De acordo com o relatório financeiro de 2017 divulgado pela Anglo American, a empresa reduziu em 47% sua dívida líquida, que é agora de US$ 4,5 bilhões. Outra novidade foi o aumento de 93% do fluxo de caixa, chegando a US$ 4,9 bilhões.

Esse resultado, segundo a companhia, foi devido ao progressivo crescimento da produtividade, que só no ano de 2017 foi de 28%. O lucro antes de juros, impostos, depreciação e amortização (EBITDA) foi de US$ 1,1 bilhão.
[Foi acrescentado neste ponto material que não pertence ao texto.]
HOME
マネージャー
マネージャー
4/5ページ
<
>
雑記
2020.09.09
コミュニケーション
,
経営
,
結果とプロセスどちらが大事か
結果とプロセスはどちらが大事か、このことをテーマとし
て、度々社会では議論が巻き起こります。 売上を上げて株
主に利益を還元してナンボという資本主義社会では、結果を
De acordo com o presidente global do Grupo Anglo American, Mark Cutifani, a empresa superou a meta de melhoria de custos e volume para o ano. “Ao longo dos últimos cinco anos, já entregamos um aumento de US$ 4,2 bilhões anuais de EBITDA. Embora já tenhamos conduzido uma reviravolta operacional significativa, acreditamos que há uma vantagem adicional relevante no negócio, tanto por meio de outros ganhos operacionais quanto por selecionadas opções de crescimento orgânico”, afirmou.

O executivo ainda completa que, como parte da forma de administrar o negócio, a previsão de melhorias é de US$ 3-4 bilhões até 2022, por meio de volumes de produção, melhorias de produtividade e redução de custos.

Produção

Em 2017, o sistema Minas-Rio teve uma produção 4% maior do que em 2016. No último ano foram produzidas 16,8 milhões de toneladas de minério de ferro, sendo que em 2016 foram 16,1 milhões.

O sistema ainda está focando na obtenção da Licença de Operação da Etapa 3, que permite acessar toda a área de minério bruto e chegar a capacidade nominal de 26,5 milhões de toneladas.

A produção de níquel conjunta de Barro Alto e Codemin foi de 43.800 toneladas no ano passado, sendo 2% menor que 2016, que foi de 44.500 toneladas. Isso ocorreu devido a instabilidade registrada na fundição das operações em fevereiro de 2017.